Four Indian-Americans in Forbes richest list
Four Indian-Americans in Forbes richest list
Four Indian Americans have made it to the Forbes list of richest Americans.

Houston: Four Indian Americans, Acoustics pioneer Amar Bose, Google founder director Kavitark Shriram, venture capitalist Vinod Khosla and Bharat Desai CEO of an info-tech outsourcing firm, have made it to the Forbes list of richest Americans.

The 77-year-old Sultan of sound, Amar Bose, shares the 271st place in the list, released on Friday, with the founder director of Google Kavitark Shriram with a net worth of $1.8 billion.

Both Bose and Shriram, shared 242nd spot last year, went down the list but their personal fortunes have gone up from $1.5 billion to $1.8 billion.

Bose, an acoustics pioneer, formed his firm 43 years ago, which today thrives on the latest in iPod speaker docks, home theatre systems, noise-killing headphones, with a sale of $2 billion.

While 51-year-old Kavitark Shriram, an India-born financier, is an early investor and a board member of Google who owns 1.7 million shares worth $870 million despite selling over 3 million shares in 2004, when it went public.

Another NRI Bharat Desai and his wife Neerja Sethi, founders of an info-tech outsourcing firm Syntel, have been ranked 286th with a fortune of $1.7 billion in the list.

While Indian-American venture capitalist Vinod Khosla, who had made his presence in the list almost continuously, this time figured at 317th place with a net worth of $1.5 billion.

The 54-year-old Desai, who was born in Kenya but moved to India at the age of 11, studied engineering at Indian Institute of Technology, took programming job in US at Tata Consultancy Services in 1976.

Desai earned MBA from University of Michigan and founded info-tech outsourcing firm Syntel with his wife Neerja Sethi, while in school.

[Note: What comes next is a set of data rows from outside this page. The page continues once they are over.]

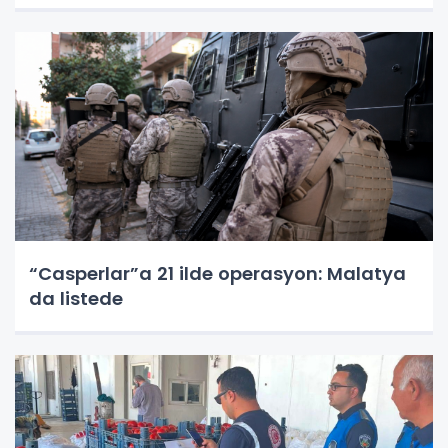
“Casperlar”a 21 ilde operasyon: Malatya
da listede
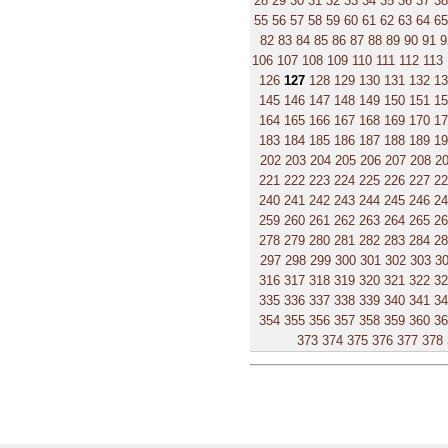
28
29
30
31
32
33
34
35
36
37
38
55
56
57
58
59
60
61
62
63
64
65
82
83
84
85
86
87
88
89
90
91
9
106
107
108
109
110
111
112
113
126
127
128
129
130
131
132
1
145
146
147
148
149
150
151
1
164
165
166
167
168
169
170
1
183
184
185
186
187
188
189
1
202
203
204
205
206
207
208
2
221
222
223
224
225
226
227
2
240
241
242
243
244
245
246
2
259
260
261
262
263
264
265
2
278
279
280
281
282
283
284
2
297
298
299
300
301
302
303
3
316
317
318
319
320
321
322
3
335
336
337
338
339
340
341
3
354
355
356
357
358
359
360
3
373
374
375
376
377
378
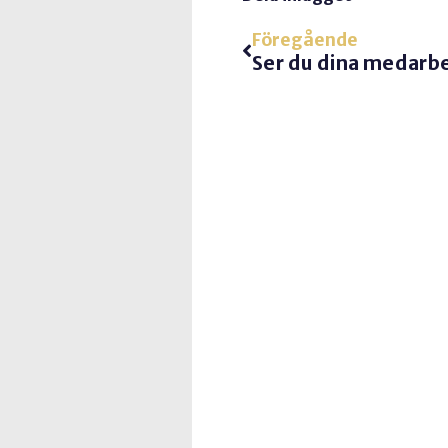
Föregående
Ser du dina medarb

Desai, also a card player, represented India in bridge world championship 1995.

Bose, who started repairing radios in high school to help family after his father's import business was hurt due to World War II, earned PhD in electrical engineering from MIT and began research in hi-fi sound.

He founded Bose Corp in 1964 and contracted with NASA and US military to improve radio communications. He built brand on groundbreaking loudspeaker design and presently owns 60 per cent stake in the company.

While Khosla, 52, studied engineering at Indian Institute of Technology, earned a biomedical Master's at Carnegie Mellon and MBA at Stanford.

He co-founded electronic design automation company Daisy Systems in early 1980s then joined Andy von Bechtolsheim, Scott McNealy, Bill Joy to form Sun Microsystems.

After being the chief executive for short stint, he became full-time investor in 1986. Later, he joined fellow Sun-backer Doerr and in 2004 formed Khosla Ventures to fund 'science experiments.'

The price of admission to America's most exclusive club is now $1.3 billion, instead of a billion. There are a record 313 billionaires in the country, up from 262 last year, says Forbes magazine.

The combined net worth of the 400 rose $45 billion and reached $1 trillion for the first time since 2000, before the dot-com bust wiped out billions of dollars in wealth.